SOURCE TEXT:
In general, 1,076,756,359 sequence reads were collected from 32 samples, with a range of 5,495,047 to 83,300,086 and an average of 33,648,636 reads. The total number of viruses from all samples was 4,078,840, with an average of 127,463 viruses per sample. Following a 10% prevalence and reads count 2 > filtration, 106 virus types were recovered and assigned to nine phyla, eleven class, eleven order, fourteen families, twenty-seven genera, and thirty four known species. All samples had achieved a plateau, as indicated by the rarefaction curves. All samples have greater than 99.97% Good’s coverage Peploviricota and incertae sedis were the most common phyla in both groups, (HCs: 49 and 47%, NDs: 39 and 31%, respectively). NDs profiled with 9.33% Duplornaviricota, while HCs had only 0.03% of this phylum in their profile. Similarly, NDs profiled with 8% of Pisuviricota and 7.29% of Artverviricota, while these two phyla were 2 and 2.63% in HCs profile, respectively (Figure 1A). At family level, the interactive pie chart reveals that Polydnaviridae, Alloherpesviridae and Herpesviridae are the most abundant families in both groups (HCs: 48, 27, 21%; NDs: 31, 29,10%, respectively). Further, NDs profiled with 9.33% of Totiviridae and 8% Poxviridae, which were only 0.03 and 2% present in the HCs, respectively (Figure 1B). The threshold of the prevalence of genus and species in core virome was set at 20% of samples in each group, with a minimum abundance of 0.01%. NDs’ core virome had eight genera and nine species of taxa, while the HCs ‘s core virome included six genera and six species of taxa. Ichnovirus, Cyprinivirus, and Cytomegalovirus are the most prevalent in both groups, with 100% prevalence in both groups. NDs had a 100% prevalence of Totivirus, which is completely absent in HCs (Figure 1C). According to heatmaps of the dominant core virome at the species level, the most prevalent species are Glypta fumiferanae ichnovirus, Cyprinid herpesvirus 3, Cyprinid herpesvirus 1, Aotine betaherpesvirus 1, and Human endogenous retrovirus K in both groups. NDs showed 100% prevalence of Saccharomyces cerevisiae killer virus, 75% of Salmonella virus SP6 and 45% of murine osteosarcoma virus while, based on 20% prevalence cut off, these species are absent in HCs (Figure 1D).

Figure 1

Figure 1. Brain virome composition profiles and core brain virome. (A) Pie chart depicting the viral species distribution at the phylum level in HCs and NDs. (B) Pie chart illustrating the family-level distribution of viral species in HCs and NDs. (C) Heatmap of the core virome of HCs and NDs at the genus level. (D) Heatmap of the core virome of HCs and NDs at the species level.

[Records from a dataset]
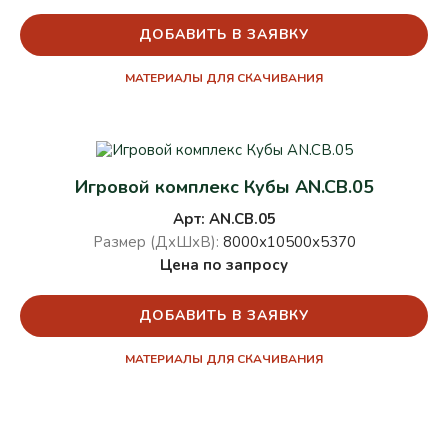
ДОБАВИТЬ В ЗАЯВКУ
МАТЕРИАЛЫ ДЛЯ СКАЧИВАНИЯ
Игровой комплекс Кубы AN.CB.05
Арт: AN.CB.05
Размер (ДхШхВ):
8000х10500х5370
Цена по запросу
ДОБАВИТЬ В ЗАЯВКУ
МАТЕРИАЛЫ ДЛЯ СКАЧИВАНИЯ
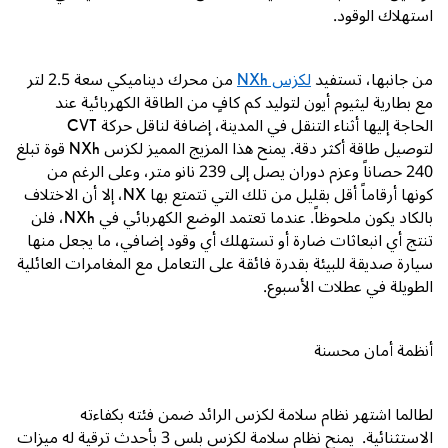
استهلاك الوقود.
من جانبها، تستفيد
لكزس
NXh
من محرك ديناميكي سعة
2.5
لتر
مع بطارية ليثيوم أيون لتوليد كم كافٍ من الطاقة الكهربائية عند
الحاجة إليها أثناء التنقل في المدينة، إضافة لناقل حركة
CVT
لتوصيل طاقة أكثر دقة. يمنح هذا المزيج المميز لكزس
NXh
قوة تبلغ
240
حصاناً وعزم دوران يصل إلى
239
نانو متر، وعلى الرغم من
كونها أرقاماً أقل بقليل من تلك التي تتمتع بها
NX
، إلا أن الاختلاف
بالكاد يكون ملحوظاً. عندما تعتمد الوضع الكهربائي في
NXh
، فلن
تنتج أي انبعاثات ضارة أو تستهلك أي وقود إضافي، ما يجعل منها
سيارة صديقة للبيئة بقدرة فائقة على التعامل مع المغامرات العائلية
الطويلة في عطلات الأسبوع.
أنظمة أمان محسنة
لطالما اشتهر نظام سلامة لكزس الرائد ضمن فئته بكفاءته
الاستثنائية. يمنح نظام سلامة لكزس بلس
3
بأحدث ترقية له ميزات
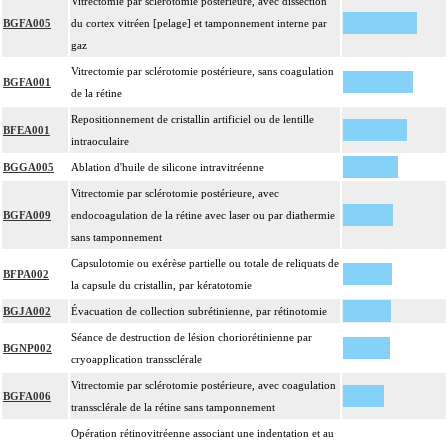
Vitrectomie par sclérotomie postérieure, avec dissection
BGFA005
du cortex vitréen [pelage] et tamponnement interne par
gaz
Vitrectomie par sclérotomie postérieure, sans coagulation
BGFA001
de la rétine
Repositionnement de cristallin artificiel ou de lentille
BFEA001
intraoculaire
BGGA005
Ablation d'huile de silicone intravitréenne
Vitrectomie par sclérotomie postérieure, avec
BGFA009
endocoagulation de la rétine avec laser ou par diathermie
sans tamponnement
Capsulotomie ou exérèse partielle ou totale de reliquats de
BFPA002
la capsule du cristallin, par kératotomie
BGJA002
Évacuation de collection subrétinienne, par rétinotomie
Séance de destruction de lésion choriorétinienne par
BGNP002
cryoapplication transsclérale
Vitrectomie par sclérotomie postérieure, avec coagulation
BGFA006
transsclérale de la rétine sans tamponnement
Opération rétinovitréenne associant une indentation et au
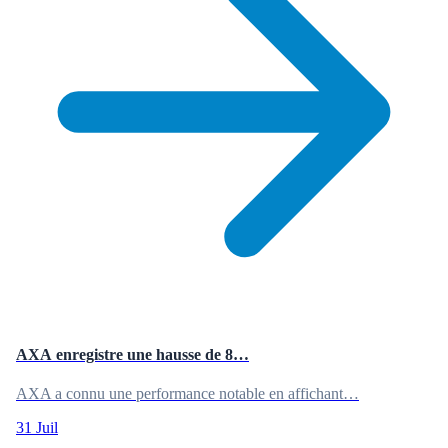
AXA enregistre une hausse de 8…
AXA a connu une performance notable en affichant…
31 Juil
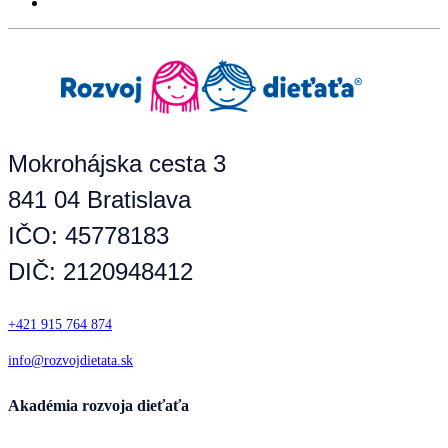
Mokrohájska cesta 3
841 04 Bratislava
IČO: 45778183
DIČ: 2120948412
+421 915 764 874
info@rozvojdietata.sk
Akadémia rozvoja dieťaťa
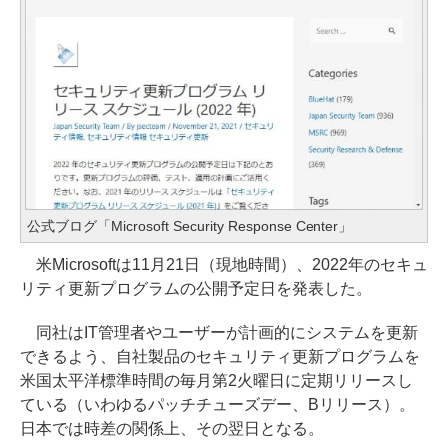
公式ブログ「Microsoft Security Response Center」
米Microsoftは11月21日（現地時間）、2022年のセキュ
リティ更新プログラムの公開予定日を発表した。
同社はIT管理者やユーザーが計画的にシステムを更新
できるよう、自社製品のセキュリティ更新プログラムを
米国太平洋標準時間の毎月第2火曜日に定期リリースし
ている（いわゆるパッチチューズデー、Bリリース）。
日本では時差の関係上、その翌日となる。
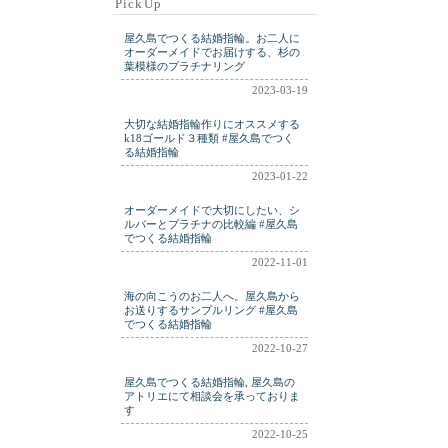
PickUp
ring
ringm
ringplatinum
屋久島でつくる結婚指輪。お二人に
shell
silver
wdding
オーダーメイドでお届けする、杉の
葉模様のプラチナリング
weddig
wedding
2023-03-19
weding
wwdding
大切な結婚指輪作りにオススメする
yakushima
k18ゴールド３種類 #屋久島でつく
る結婚指輪
2023-01-22
オーダーメイドで大切にしたい、シ
ルバーとプラチナの比較編 #屋久島
でつくる結婚指輪
2022-11-01
海の向こうのお二人へ。屋久島から
お送りするサンプルリング #屋久島
でつくる結婚指輪
2022-10-27
屋久島でつくる結婚指輪, 屋久島の
アトリエにて相談会を承っておりま
す
2022-10-25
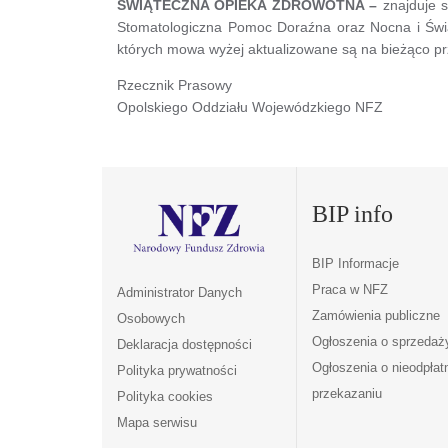
ŚWIĄTECZNA OPIEKA ZDROWOTNA –
znajduje s
Stomatologiczna Pomoc Doraźna oraz Nocna i Świ
których mowa wyżej aktualizowane są na bieżąco 
Rzecznik Prasowy
Opolskiego Oddziału Wojewódzkiego NFZ
BIP info
BIP Informacje
Praca w NFZ
Administrator Danych
Zamówienia publiczne
Osobowych
Ogłoszenia o sprzedaż
Deklaracja dostępności
Ogłoszenia o nieodpła
Polityka prywatności
przekazaniu
Polityka cookies
Mapa serwisu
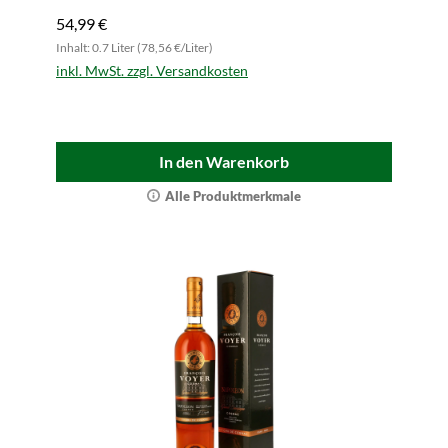
54,99 €
Inhalt: 0.7 Liter (78,56 €/Liter)
inkl. MwSt. zzgl. Versandkosten
In den Warenkorb
Alle Produktmerkmale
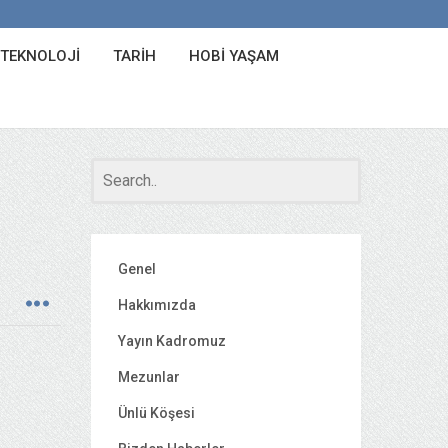
 TEKNOLOJI
TARIH
HOBI YAŞAM
Genel
Hakkımızda
Yayın Kadromuz
Mezunlar
Ünlü Köşesi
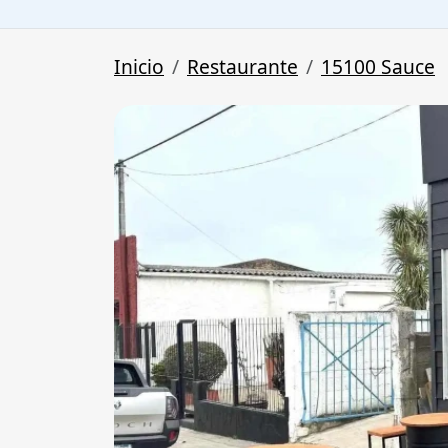
Inicio
Restaurante
15100 Sauce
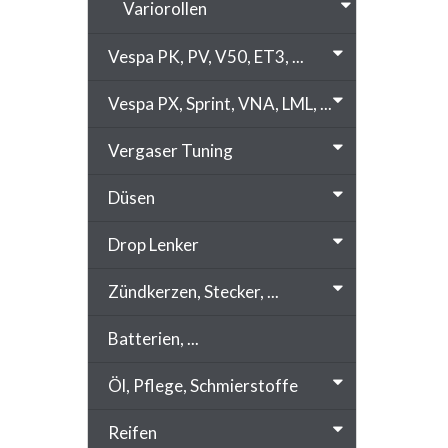
Variorollen
Vespa PK, PV, V50, ET3, ...
Vespa PX, Sprint, VNA, LML, ...
Vergaser Tuning
Düsen
Drop Lenker
Zündkerzen, Stecker, ...
Batterien, ...
Öl, Pflege, Schmierstoffe
Reifen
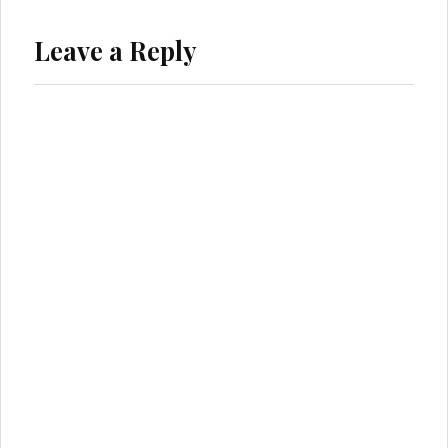
Leave a Reply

TASK SET:
• A. In the brain virome text, which genus showed 100% prevalence in NDs while being completely absent in HCs?
• B. Resume the brain virome text, starting immediately after its last sentence.

ANSWERS FOR THE TASKS:
• A. Totivirus

• B.
Virome richness and diversity in participants’ putamen region

The richness of the brain virome varied considerably between HCs and NDs. The NDs demonstrated greater viral diversity than the HCs, (Shannon index p < 0.001, and Simpson’s index p < 0.001) (Figure 2A). Bray-Curtis and the Jaccard index distances based on non-metric multidimensional scaling (NMDS) revealed interpersonal differences between HCs and NDs (Bray Curtis and PERMANOVA: p = 0.001; Jaccard index and PERMANOVA: p = 0.001), (Figure 2B).

Figure 2

Figure 2. The brain virome richness and diversity and interpersonal variations in HCs and NDs. (A) Boxplot of alpha diversity of Observed and Chao1, Shannon and Simpson’s indices reflect the abundance and diversity of OTU in the samples. (B) PERMANOVA-validated non-metric multidimensional scaling (NMDS) beta diversity depicted with Bray-Curtis and Jaccard index distances.

Taxonomic differences of brain virome between HCs and NDS

The Cladogram of Linear discriminant analysis Effect Size (LEfSe) found several taxa differing significantly between HCs and NDs (Figure 3A). LEfSe analysis showed that compared to HCs, NDs had a greater abundance of nine species such as Pestivirus A, Pestivirus Giraffe-1, Woolly monkey sarcoma virus, Abelson murine leukemia virus, Murine osteosarcoma virus, Human endogenous retrovirus K, Salmonella virus SP6, Taterapox virus and Saccharomyces cerevisiae killer virus M1 (p < 0.05; LDA score 2) while HCs showed a higher abundance of Alcelaphine gammaherpesvirus1 compared to NDs. (Figure 3B). The Mann–Whitney test for each of the identified viral signature is displayed in Figure 3C (p < 0.05).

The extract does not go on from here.